All of these companies make revolutionary innovations but even Musk only has 24 hours a day and 7 days a week. Others have noted that diving into and out of your current passion makes you a dilettante, not a CEO.

One of the common traits of a visionary founder is that once you have proven the contrary to the opponents, you are persuaded that all your statements have the same prescience.

For example, after the success of the Model S sedan, Tesla's next car was an SUV, the Model X. In the opinion of most people, Musk insisted on adding bells and whistles (like the doors Falcon Wing and other accessories) to what should have been simple. The execution of the next product has made the car in volume a nightmare. Executives who disagreed (and contributed to the success of the Model S) eventually left the company. The company later admitted that the lesson learned was pride.

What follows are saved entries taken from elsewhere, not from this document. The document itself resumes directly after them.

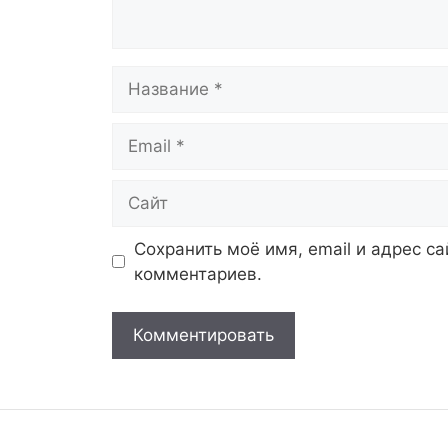
Название
Email
Сайт
Сохранить моё имя, email и адрес с
комментариев.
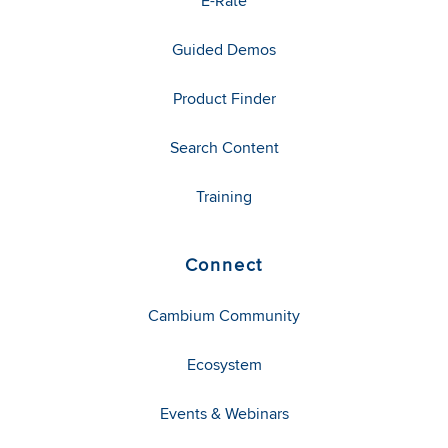
E-Rate
Guided Demos
Product Finder
Search Content
Training
Connect
Cambium Community
Ecosystem
Events & Webinars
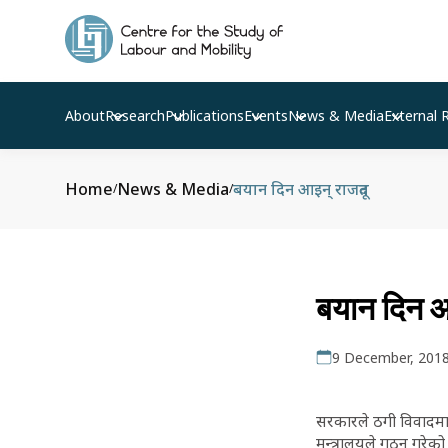
About
Research
Publications
Events
News & Media
External 
Home
News & Media
बयान दिन आइन् राजदूत
/
/
बयान दिन आ
9 December, 201
सरकारले ठगी विवादमा त
मन्त्रालयले गठन गरेक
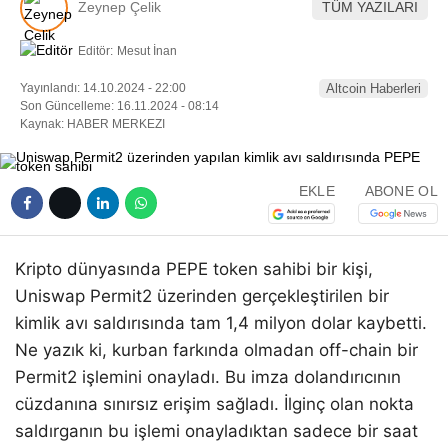
Zeynep Çelik
TÜM YAZILARI
Editör:
Mesut İnan
Yayınlandı: 14.10.2024 - 22:00
Altcoin Haberleri
Son Güncelleme: 16.11.2024 - 08:14
Kaynak: HABER MERKEZI
EKLE
ABONE OL
Kripto dünyasında PEPE token sahibi bir kişi,
Uniswap Permit2 üzerinden gerçekleştirilen bir
kimlik avı saldırısında tam 1,4 milyon dolar kaybetti.
Ne yazık ki, kurban farkında olmadan off-chain bir
Permit2 işlemini onayladı. Bu imza dolandırıcının
cüzdanına sınırsız erişim sağladı. İlginç olan nokta
saldırganın bu işlemi onayladıktan sadece bir saat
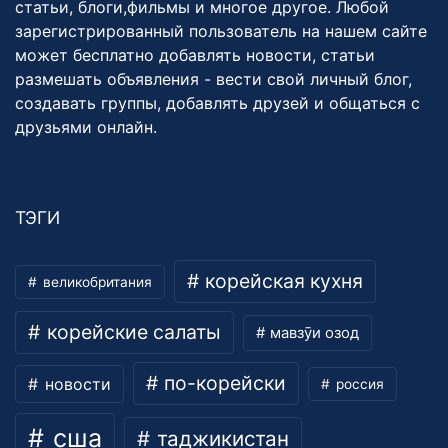
статьи, блоги,фильмы и многое другое. Любой
зарегистрированный пользователь на нашем сайте
может бесплатно добавлять новости, статьи
размешать объявления - вести свой личный блог,
создавать группы, добавлять друзей и общаться с
друзьями онлайн.
ТЭГИ
корейская кухня
великобритания
корейские салаты
мавзӯи озод
по-корейски
новости
россия
сша
таджикистан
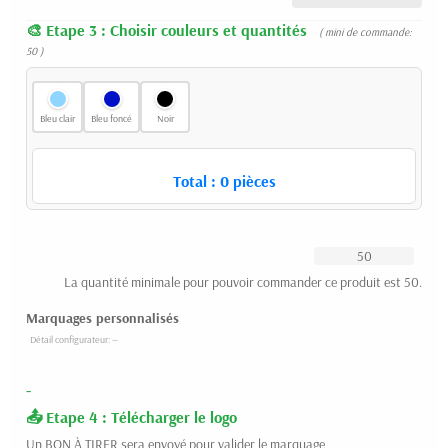
Etape 3 : Choisir couleurs et quantités
( mini de commande:
50 )
Bleu clair
Bleu foncé
Noir
Total :
0
pièces
La quantité minimale pour pouvoir commander ce produit est 50.
Marquages personnalisés
-
Etape 4 : Télécharger le logo
Un BON À TIRER sera envoyé pour valider le marquage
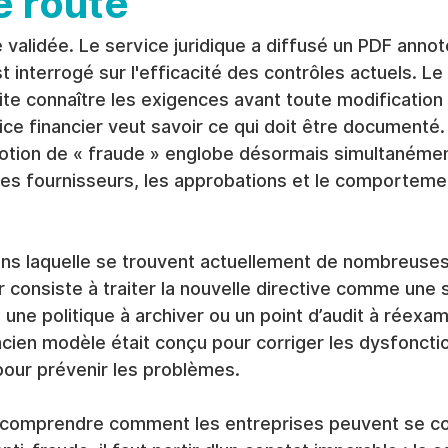
e route
alidée. Le service juridique a diffusé un PDF annot
t interrogé sur l'efficacité des contrôles actuels. Le
te connaître les exigences avant toute modification
ce financier veut savoir ce qui doit être documenté.
otion de « fraude » englobe désormais simultanément 
ès, les fournisseurs, les approbations et le comportem
dans laquelle se trouvent actuellement de nombreuse
ur consiste à traiter la nouvelle directive comme une 
 une politique à archiver ou un point d’audit à réexam
ncien modèle était conçu pour corriger les dysfonct
pour prévenir les problèmes.
 comprendre comment les entreprises peuvent se c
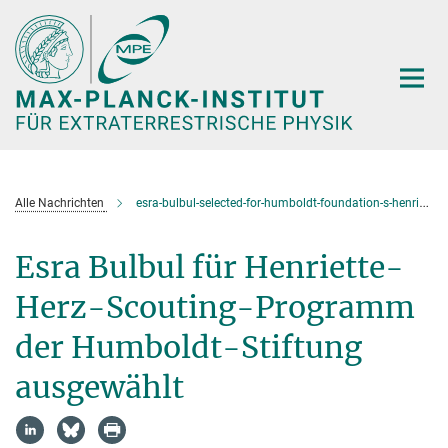
Hauptinhalt
Alle Nachrichten
esra-bulbul-selected-for-humboldt-foundation-s-henriette-herz-scouting-program
Esra Bulbul für Henriette-
Herz-Scouting-Programm
der Humboldt-Stiftung
ausgewählt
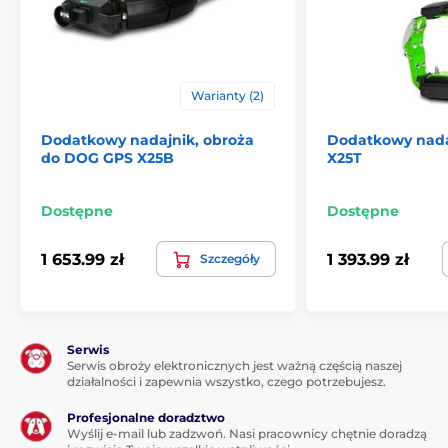
Warianty (2)
Dodatkowy nadajnik, obroża
Dodatkowy nad
do DOG GPS X25B
X25T
Dostępne
Dostępne
1 653.99 zł
1 393.99 zł
Szczegóły
Serwis
Serwis obroży elektronicznych jest ważną częścią naszej
działalności i zapewnia wszystko, czego potrzebujesz.
Profesjonalne doradztwo
Wyślij e-mail lub zadzwoń. Nasi pracownicy chętnie doradzą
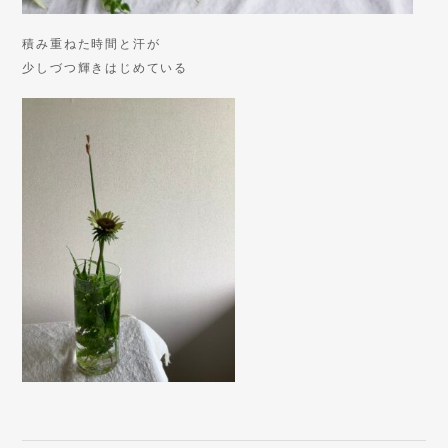
積み重ねた時間と汗が
少しづつ輝きはじめている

The Tesla Model 3 was designed to be simple to manufacture, but instead of using the existing assembly line, Musk said:The real problem, the real difficulty and the most important potential is to build the machine that makes it. In other words, it is the construction of the factory. I really think that the factory is a product. " Two years later, it turns out that the Model 3 assembly line is an excellent example of over-automation. "Excessive automation at Tesla was a mistake. To be precise, my mistake " Musk recently tweeted,

Sleeping in the factory to solve self-inflicted problems is not a formula for large-scale success, and while it's an excellent PR, it's not management. It's actually a symptom of a visionary founder imposing chaos just when execution is required. Tesla now has a portfolio of recently announced products, a new Roadster (sports car), a semi-trailer truck and a cross under the name Model Y. All will require massive execution on the scale, not just visual.

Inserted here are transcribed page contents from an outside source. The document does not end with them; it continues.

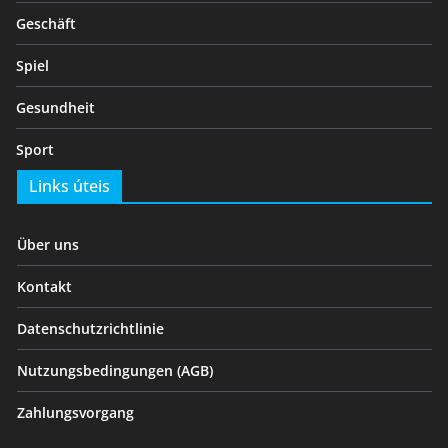
Geschäft
Spiel
Gesundheit
Sport
Links úteis
Über uns
Kontakt
Datenschutzrichtlinie
Nutzungsbedingungen (AGB)
Zahlungsvorgang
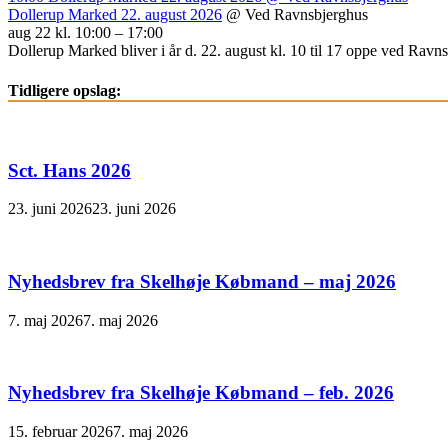
Dollerup Marked 22. august 2026
@ Ved Ravnsbjerghus
aug 22 kl. 10:00 – 17:00
Dollerup Marked bliver i år d. 22. august kl. 10 til 17 oppe ved Ravnsb
Tidligere opslag:
Sct. Hans 2026
23. juni 2026
23. juni 2026
Nyhedsbrev fra Skelhøje Købmand – maj 2026
7. maj 2026
7. maj 2026
Nyhedsbrev fra Skelhøje Købmand – feb. 2026
15. februar 2026
7. maj 2026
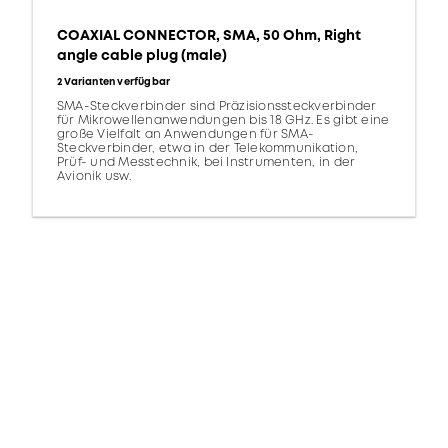
COAXIAL CONNECTOR, SMA, 50 Ohm, Right
angle cable plug (male)
2 Varianten verfügbar
SMA-Steckverbinder sind Präzisionssteckverbinder
für Mikrowellenanwendungen bis 18 GHz. Es gibt eine
große Vielfalt an Anwendungen für SMA-
Steckverbinder, etwa in der Telekommunikation,
Prüf- und Messtechnik, bei Instrumenten, in der
Avionik usw.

Unlike Durant, Musk designed his extended mandate and this year his shareholders offered him a new $ 2.6 billion (up to $ 55 billion) compensation plan if he manages to increase the market capitalization of the company by $ 50 billion. 650 billion dollars. The board stated that he "believed that the award would continue to motivate and motivate Elon to run Tesla in the long run, particularly in light of his other commercial interests. "

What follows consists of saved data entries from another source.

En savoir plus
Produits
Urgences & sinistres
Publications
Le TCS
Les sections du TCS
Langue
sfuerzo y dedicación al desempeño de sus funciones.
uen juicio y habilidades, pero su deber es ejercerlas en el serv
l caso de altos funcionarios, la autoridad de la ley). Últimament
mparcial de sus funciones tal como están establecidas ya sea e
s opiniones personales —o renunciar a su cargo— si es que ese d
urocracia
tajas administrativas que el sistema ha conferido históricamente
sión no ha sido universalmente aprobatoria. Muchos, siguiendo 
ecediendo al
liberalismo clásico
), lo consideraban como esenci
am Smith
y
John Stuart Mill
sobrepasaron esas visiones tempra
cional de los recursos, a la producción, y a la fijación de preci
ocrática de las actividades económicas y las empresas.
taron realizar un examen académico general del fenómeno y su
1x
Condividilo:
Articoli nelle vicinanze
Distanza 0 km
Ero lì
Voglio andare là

Elon Musk did what Steve Jobs and Jeff Bezos did – disrupting a series of stagnant businesses controlled by rent seekers, constantly altering the trajectory of multiple industries – while capturing the imaginations of consumers and the financial community. A handful of people with these skills emerge each century. However, few people combine the talent to create an industry with the very different skills needed to evolve. Each of the difficulties encountered by Tesla began to lose the very advantage that Musks' vision had brought to society. And what was once an insurmountable track by having an economic castle surrounded by a defensible ditch (battery technology, compressors, autonomous driving, live updates, etc.) closes quickly.

One might wonder if it would be better to spend $ 2.6 billion in executive compensation to find someone who allows Tesla to become a reliable producer of mass-produced cars without the drama of each. new model.

Maybe Tesla now needs his Alfred P. Sloan.

Lesson learned

  • Founders / visionaries see things differently and extraordinary create new industries
  • When technologies evolve rapidly, you want the founder to continue to lead the business.
  • However, when success depends on large-scale exploitation and execution, their impatience with continued innovation and inventions often hampers daily performance.